30 yıl boyunca pırıl pırıl öğrenciler yetiştirdiniz. Mutlaka ilginç anılarınız olmuştur. Unutamadığınız, aklınızdan hiç çıkarmadığınız hatıranızı anlatır mısınız?
Savaştepe Köy Enstitüsünde öğrenim görürken, güreş müsabakaları yapılırdı. Bir hayli iddialı olan müsabakalar okulumuza 5-6 kilometre uzaklıktaki Karacalar Köyünde gerçekleştirilirdi. Yine böyle bir günde arkadaşlarımızla topluca Karacalar Köyüne gidiyorduk. Birden yanımızdan eşekle biri geçti. Dikkatli bakınca bu kişinin okul Müdürü Sıtkı Akkay olduğunu gördük. Çocukları çok sever hiç büyüklük yapmazdı. Alçak gönüllüydü. Bize evlatlarım diye hitap ederdi. Günümüz okul yöneticileri olsa otomobil olmadığı takdirde asla güreş karşılaşmalarını izlemezdi.
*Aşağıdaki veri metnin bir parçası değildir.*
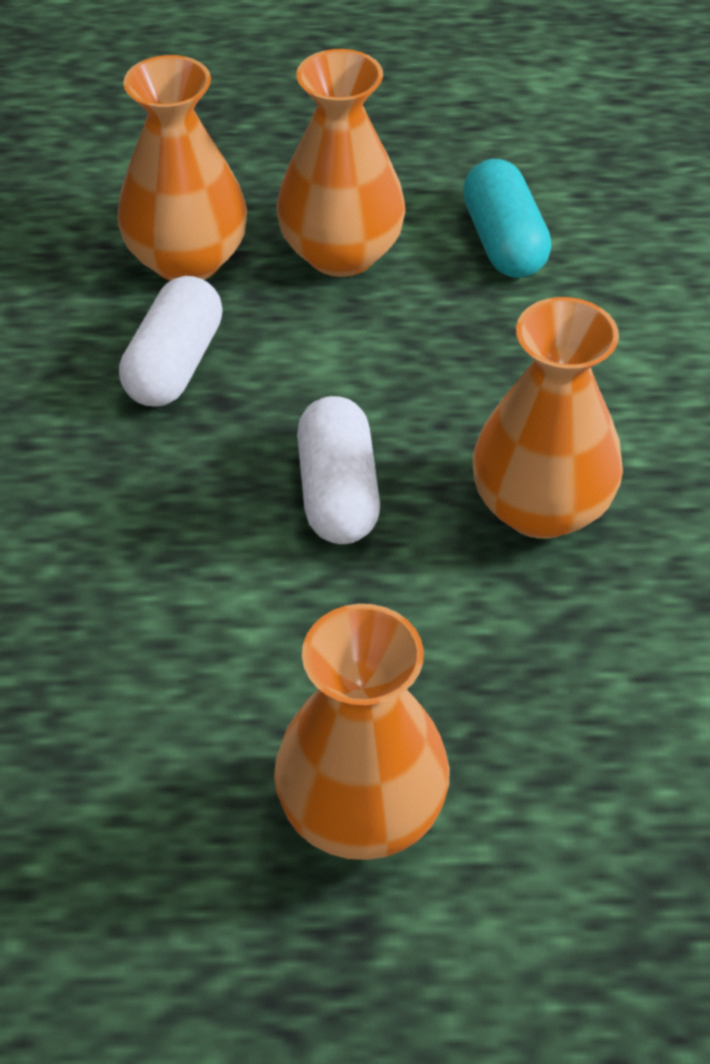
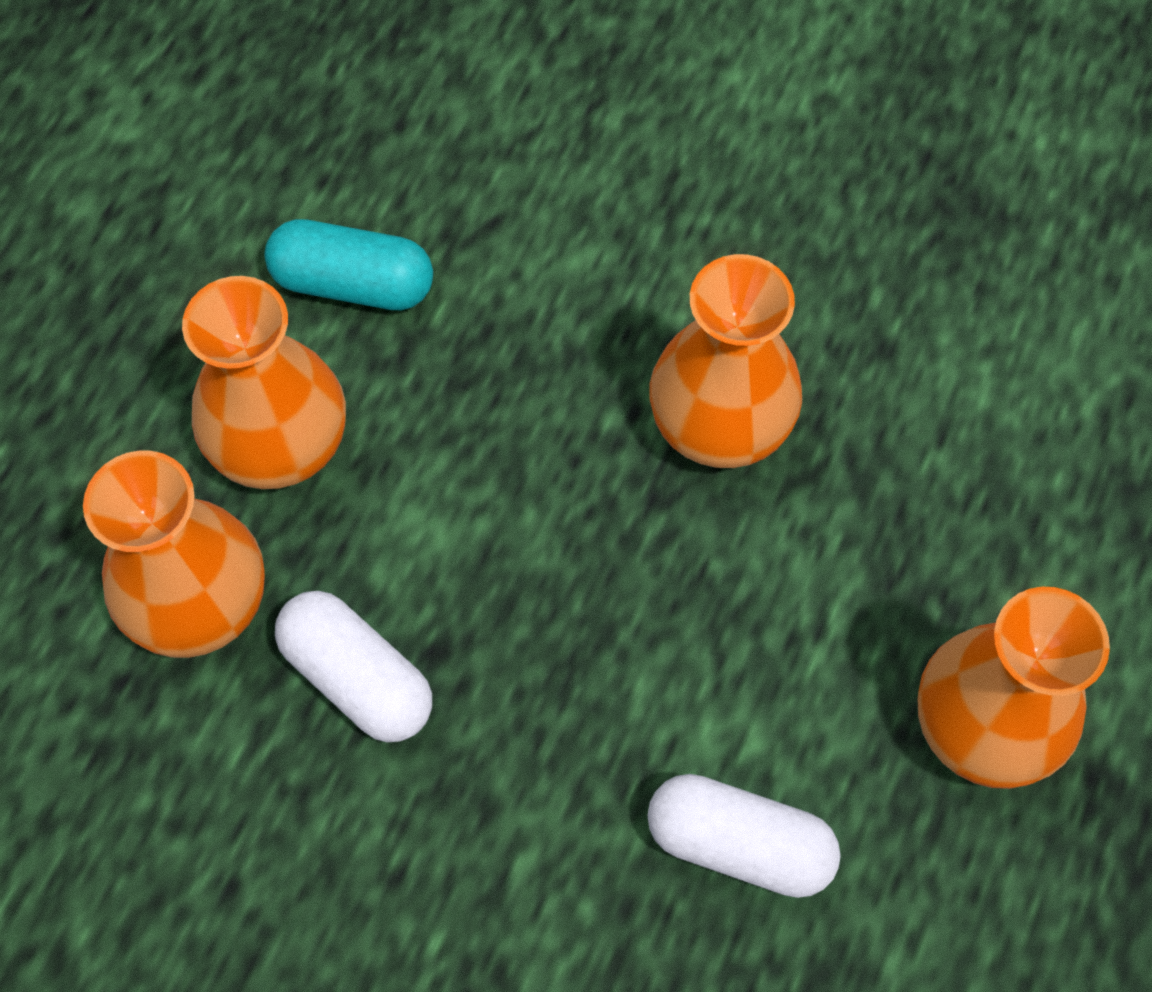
camera: 65 degrees left, 15 degrees up
(338, 492) = (616, 591): white capsule -> white capsule (739, 844)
Sıtkı Akkay müdürümüz öğrencileriyle bir arada olabilmek için eşek sırtında güreşleri izlemeye geldi. Tüm öğretmenlerimiz bizlere zoru başarmayı öğretti. Günümüzde köye atanan bir öğretmen köyde oturmuyor. Sabah okula gidip mesaisi bitince şehre geri dönüyor. Bir de köyde okulun olmadığını düşünün hangi öğretmen ağaç altında veya caminin bir köşesinde ders yapmaya kalkışır? Sabah otomobile biner köye okula gider, son ders zili çaldığında mesaisini bitirip otomobiliyle şehre döner. Okulun çatlayan duvarına sıva, badana yapmaktan, öğrenciler üşümesin diye soba yakmaya, mevsimler panosu yapmaktan İstiklal marşı, gençlik marşı yazılı pano hazırlamaya hepsini biz yapardık. Tüm bunlara rağmen beni şikayet etmeye milli eğitim müdürüne gitmişler, camide, korulukta ders yapıyor diye yakınmışlar. Müdür şikayet edenlere “Daha ne istiyorsunuz? Öğretmeniniz iyi olanı yapıyor. Öğretmen boş durmuyor” diye cevap vermiş. Yıllarca tek başıma okulun hem müdürü, hem öğretmeni, hem hademesi oldum. Tüm bunların dışında Köyümüzün Deliyusuf olan adının Tatlıpınar olması için öncülük ettim. Bunu söylemeden yapamayacağım.